In "Working with Universities", Adam Jolly has produced a very accessible and comprehensive "How To" guide.
Among other esteemed colleagues, Innovate UK’s Dr Debbie Buckley-Golder, HEFCE's Alice Frost, NCUB’s David Docherty, Scottish Enterprise’s Bill Corr and PraxisUnico's former chairman Douglas Robertson contributed to the contents and the resulting book is broad in scope yet thorough in detail.
Assuming no prior knowledge, the reader is taken through the university landscape, mechanisms for engagement and funding models. This provides a good grounding in the various methods and their respective advantages offered to businesses open to engaging with universities.
The book shares valuable insights and experiences of working with universities that, if taken on board, can potentially smooth the way for businesses to operate with universities based on a greater understanding of the institutional set-ups and stakeholders, avoiding false assumptions before they arise.

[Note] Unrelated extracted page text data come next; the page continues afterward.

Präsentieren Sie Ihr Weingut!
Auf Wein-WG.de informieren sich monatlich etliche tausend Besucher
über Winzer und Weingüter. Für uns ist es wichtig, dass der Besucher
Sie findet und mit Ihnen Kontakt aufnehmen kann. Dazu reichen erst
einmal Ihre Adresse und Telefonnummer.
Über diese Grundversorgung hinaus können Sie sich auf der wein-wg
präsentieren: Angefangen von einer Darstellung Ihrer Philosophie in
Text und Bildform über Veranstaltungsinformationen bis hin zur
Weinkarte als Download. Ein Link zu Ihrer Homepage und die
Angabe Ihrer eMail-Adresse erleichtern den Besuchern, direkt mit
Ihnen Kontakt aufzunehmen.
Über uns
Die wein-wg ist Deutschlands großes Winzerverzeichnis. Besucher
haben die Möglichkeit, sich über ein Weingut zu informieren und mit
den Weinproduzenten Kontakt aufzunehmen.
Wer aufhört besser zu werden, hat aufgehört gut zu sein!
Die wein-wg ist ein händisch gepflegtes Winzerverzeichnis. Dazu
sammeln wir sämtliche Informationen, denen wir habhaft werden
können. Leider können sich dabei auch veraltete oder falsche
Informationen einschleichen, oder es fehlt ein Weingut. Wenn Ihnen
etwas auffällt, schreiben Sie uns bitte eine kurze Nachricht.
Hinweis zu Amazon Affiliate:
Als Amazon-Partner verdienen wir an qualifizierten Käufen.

There is the tendency to think that academic and commercial priorities should not differ when it comes to knowledge transfer - indeed, universities are a professional service bringing knowledge into the market - but in essence, reconciling those priorities is what knowledge transfer practitioners do.

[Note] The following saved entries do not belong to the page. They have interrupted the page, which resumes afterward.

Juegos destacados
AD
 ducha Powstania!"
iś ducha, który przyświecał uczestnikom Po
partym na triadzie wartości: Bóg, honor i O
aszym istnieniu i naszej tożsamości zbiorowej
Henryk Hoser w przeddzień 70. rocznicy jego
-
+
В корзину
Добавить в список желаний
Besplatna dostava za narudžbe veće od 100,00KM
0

Universities have a wider raison d'être than purely commercial entities; as charitable bodies they are judged on delivering impact and return on investment in a variety of ways, including but not limited to financial, social and environmental. As such, one section explains the assumptions which underlie most universities' approaches to confidentiality, intellectual property and guarantees, advising businesses to set appropriate expectations: "Rather than seeing [these assumptions] as sharp negotiating , as you might in a more straightforward commercial setting, see them as a reflection of the university's overall mission."
The book does a great job in addressing many such areas that have the potential to cause false assumptions or misconceptions, and eloquently establishes a foundation for positive engagement through better understanding. Businesses are made fully aware of the various processes and methods by which university expertise and value can be successfully tapped, and can then decide which is the most appropriate route for their requirements.
The book is supplemented with a comprehensive catalogue of University profiles and accompanying case studies. While in the realms of policy-makers the onus seems to be on pushing universities to seek business engagement, one can only hope such books as these encourage more overtures to originate from the business side.
This review refers to the edition published by Crimson Publishing on 7 Nov 2014, ISBN-10: 1780591365 / ISBN-13: 978-1780591360.